Siva is one of the two Facebook CIFAR AI Chairs announced under the Pan-Canadian AI Strategy. Coming from Stanford University, he joins Mila as a faculty member and will begin as an assistant professor at McGill University’s school of computer science and department of linguistics in early 2020.
“Human language is fascinating,” says Siva. It allows us to come up with an infinite number of meaningful sentences, many of which are never seen before. This makes it challenging to write computer programs that understand language. In a conversational setting, this becomes even harder because each turn builds upon what is already conversed. For example, if a patient asks a chatbot to make recommendations on what medicine to take for a headache, and then asks about side effects, the machine has to understand that the two questions are related, and provide suitable advice through natural conversation.
“AI can provide a mirror into how language works,” says Siva. He adds that machines are very good at detecting and learning the patterns of language from data. When AI is combined with insights from linguistics, for example, that a language has grammar, it can learn more from less data. This is promising because it means machines don’t have to rely on large datasets which are both expensive and difficult to obtain.
Siva first became interested in the power of language when he was hired by a company to create dictionaries for Indian languages.

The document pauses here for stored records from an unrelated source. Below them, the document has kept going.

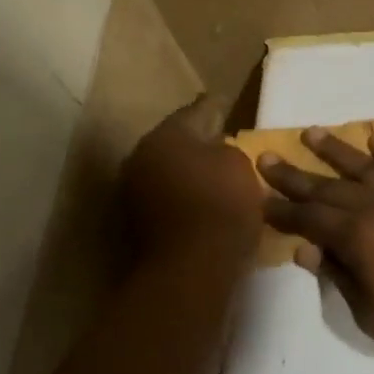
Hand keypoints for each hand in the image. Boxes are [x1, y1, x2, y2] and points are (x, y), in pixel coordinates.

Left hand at [123, 95, 262, 257]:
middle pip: (175, 142)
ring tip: (215, 176)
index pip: (196, 111)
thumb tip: (214, 151)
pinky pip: (166, 198)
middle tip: (222, 141)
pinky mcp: (137, 223)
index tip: (224, 103)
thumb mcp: (240, 167)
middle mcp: (141, 157)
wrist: (190, 271)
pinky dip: (182, 197)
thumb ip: (227, 150)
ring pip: (168, 171)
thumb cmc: (221, 209)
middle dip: (197, 142)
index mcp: (166, 135)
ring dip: (188, 172)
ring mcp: (134, 192)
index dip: (215, 106)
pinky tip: (203, 204)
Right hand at [257, 128, 373, 371]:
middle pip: (330, 186)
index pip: (310, 218)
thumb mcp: (373, 315)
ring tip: (312, 133)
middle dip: (295, 175)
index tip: (259, 200)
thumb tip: (305, 248)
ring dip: (337, 149)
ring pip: (368, 165)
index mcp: (361, 237)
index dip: (283, 211)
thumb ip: (339, 276)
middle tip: (267, 157)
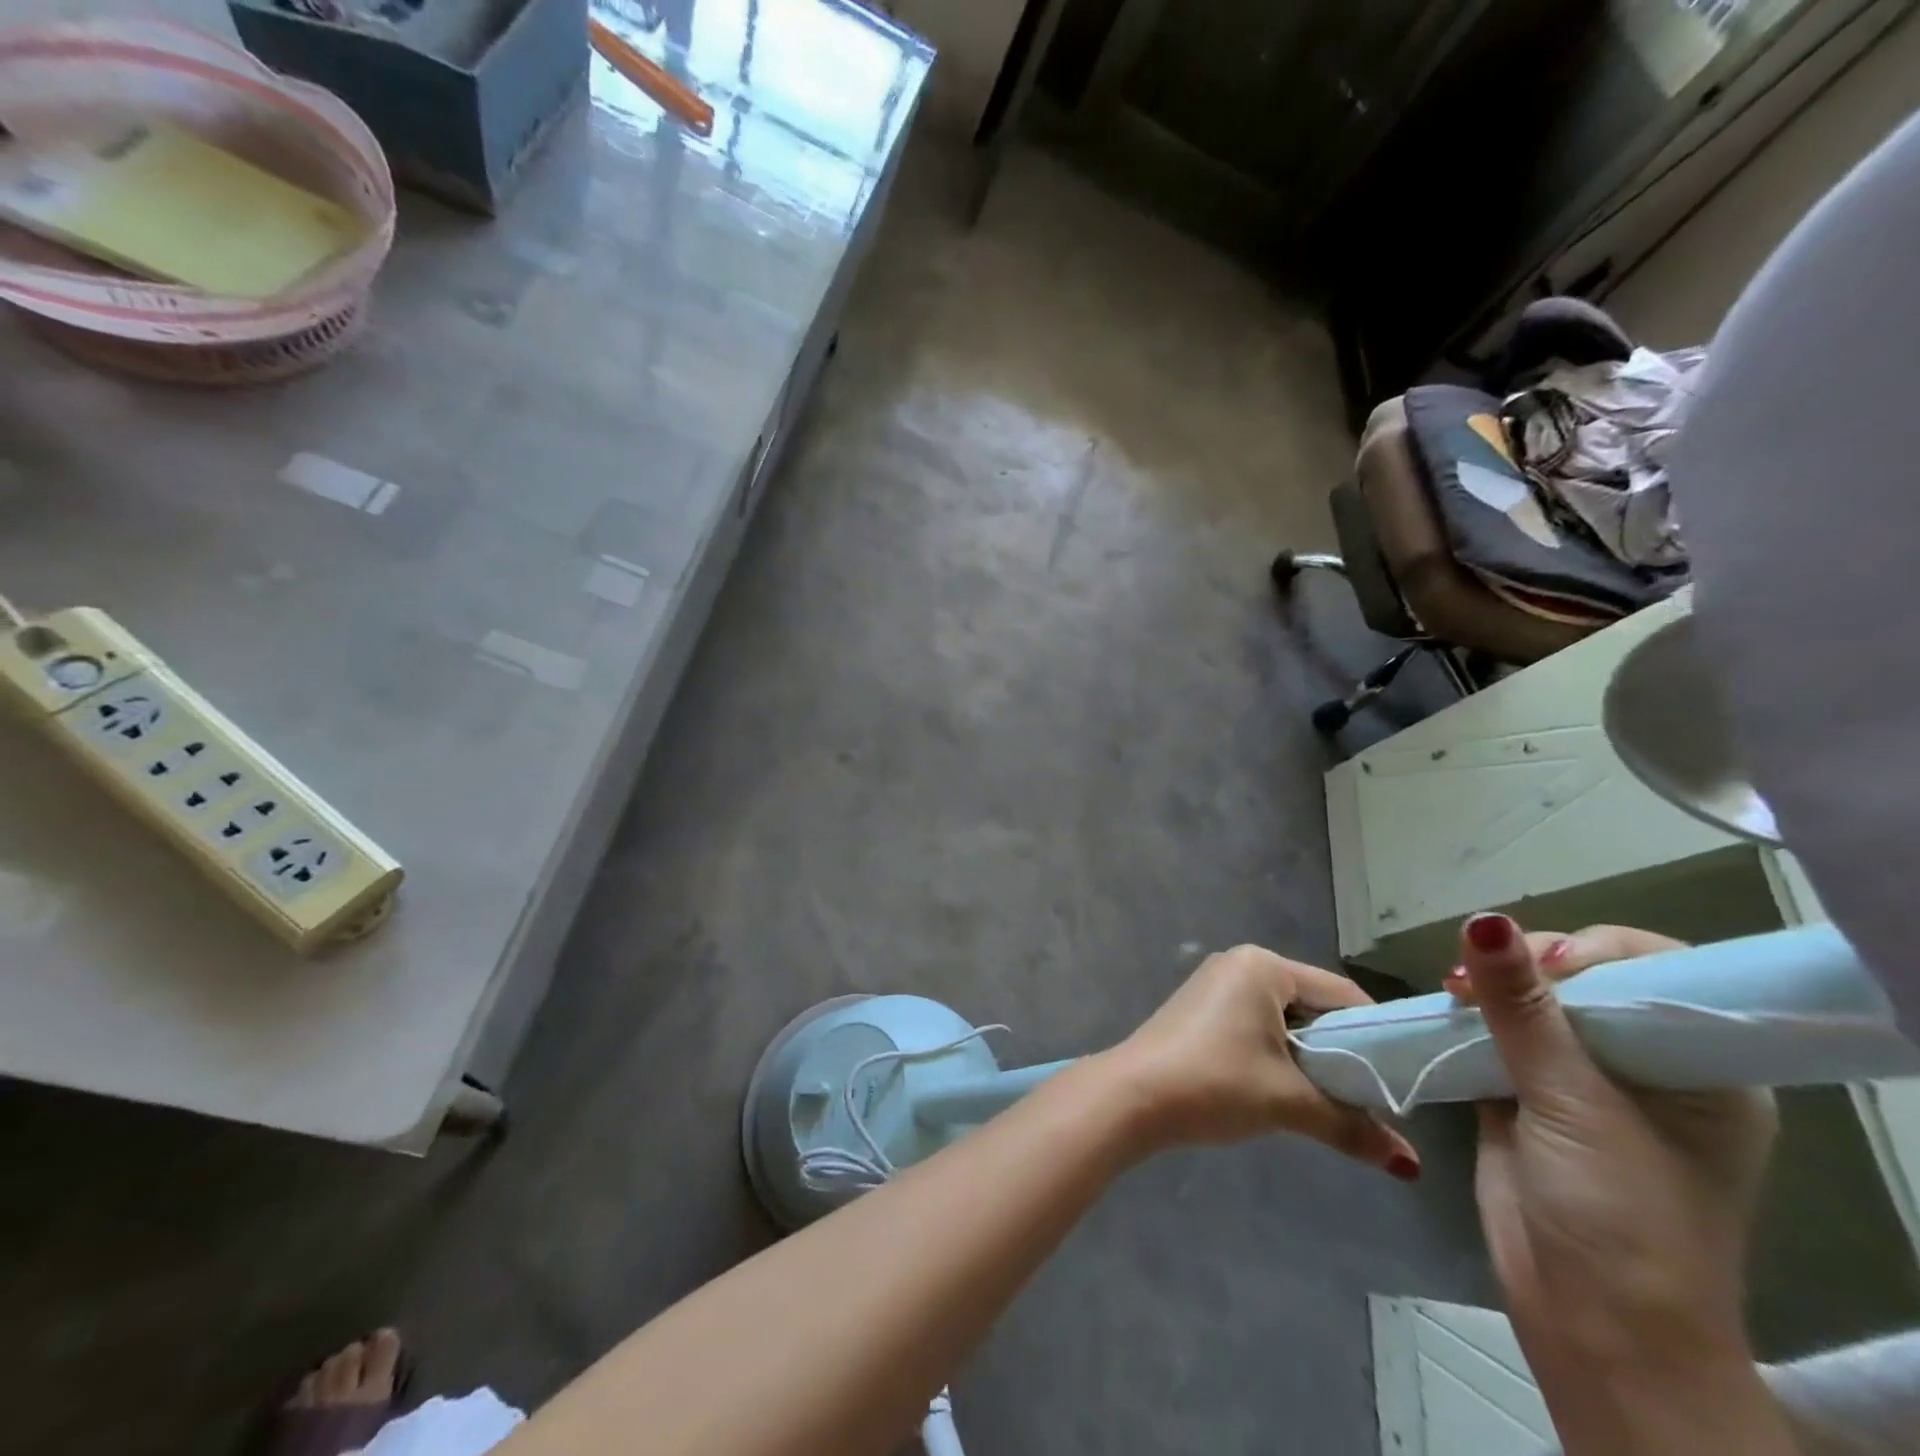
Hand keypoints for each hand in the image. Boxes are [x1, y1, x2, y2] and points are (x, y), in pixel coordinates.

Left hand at [1104, 944, 1420, 1178]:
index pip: (1342, 994)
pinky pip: (1257, 1023)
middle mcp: (1240, 964)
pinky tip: (1288, 1090)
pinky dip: (1278, 1053)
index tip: (1403, 1079)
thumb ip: (1352, 1128)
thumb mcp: (1289, 1103)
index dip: (1377, 1036)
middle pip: (1313, 1005)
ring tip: (1334, 1102)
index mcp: (1264, 966)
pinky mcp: (1201, 1009)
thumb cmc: (1216, 1083)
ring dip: (1309, 1058)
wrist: (1133, 1096)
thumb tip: (1410, 1165)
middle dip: (1342, 1051)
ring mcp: (1216, 984)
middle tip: (1370, 1099)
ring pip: (1284, 1018)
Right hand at [1452, 916, 1777, 1373]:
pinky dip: (1469, 1016)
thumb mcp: (1573, 1102)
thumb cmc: (1619, 1214)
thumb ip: (1523, 1007)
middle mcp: (1644, 1065)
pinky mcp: (1527, 1094)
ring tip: (1452, 988)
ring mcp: (1582, 1081)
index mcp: (1697, 1068)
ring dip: (1489, 988)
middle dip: (1529, 964)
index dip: (1597, 951)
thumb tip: (1484, 920)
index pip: (1654, 971)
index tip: (1542, 961)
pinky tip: (1445, 1007)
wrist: (1589, 1320)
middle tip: (1477, 975)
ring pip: (1532, 1003)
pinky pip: (1496, 1033)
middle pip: (1584, 979)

Despite the 70 million people who speak Telugu, his mother tongue, he says there were few available resources for people who wanted to learn Telugu (or English for Telugu speakers). Figuring out the meanings of a word and how many meanings it may have was his first introduction to natural language processing. Over time, he got interested in finding out the meaning of phrases, sentences and eventually conversations.
As the first person in his family to complete high school and go to university, Siva recognized the barriers that literacy and education posed to many populations around the world, including his South Indian hometown. This inspired him to study machine learning and natural language processing with the vision of equipping machines with an understanding of conversational language.
“If people are able to interact with machines, we can bring more people together through technology and make knowledge more accessible for all,” he says.
“I envision a future where most mechanical devices are replaced by their smart counterparts that interact with language,” says Siva Reddy. “Conversational AI could take specialized knowledge, such as law, science and medicine, and make it accessible to everyone in plain, everyday language.
“My mission is to develop new algorithms and datasets that enable the rapid creation of language interfaces for devices, applications and languages,” he says.
One of the major challenges with natural language processing is that natural language is ambiguous and could have different meanings in different contexts, which is a stark contrast to a machine’s language (e.g., Java) which is unambiguous and precise. Humans can seamlessly process the ambiguity of natural language whereas this is a Herculean task for machines. So the big question is what is the correct representation of language and how can machines learn that from data in an efficient manner?
Deep learning has paved a new way to represent language using a large array of numbers which are friendly for machines to process but difficult for humans to interpret. This has introduced challenges like interpretability, which refers to the ability to explain why machines have made certain predictions. Before deep learning, we mainly worked with symbolic representations of language that are easy to understand. Siva’s current research aims to find a middle ground between symbolic and distributed representations, in order to improve the trust of machine learning models.
Bias is also important. “When building a recommendation system, it’s important for that system to not be biased against race and gender. When a machine is chatting with a person it should be able to detect any prejudices that might exist,” says Siva.
He’s excited to address these challenges at Mila. “Mila is one of the strongest reasons why I chose to continue my research in Canada,” he says. “It has the biggest concentration of AI talent and my work in natural language processing and linguistics will be a great complement to the work of my future collaborators. This CIFAR chair allows me to focus on discovering fundamental representations of natural language for building robust conversational AI systems.”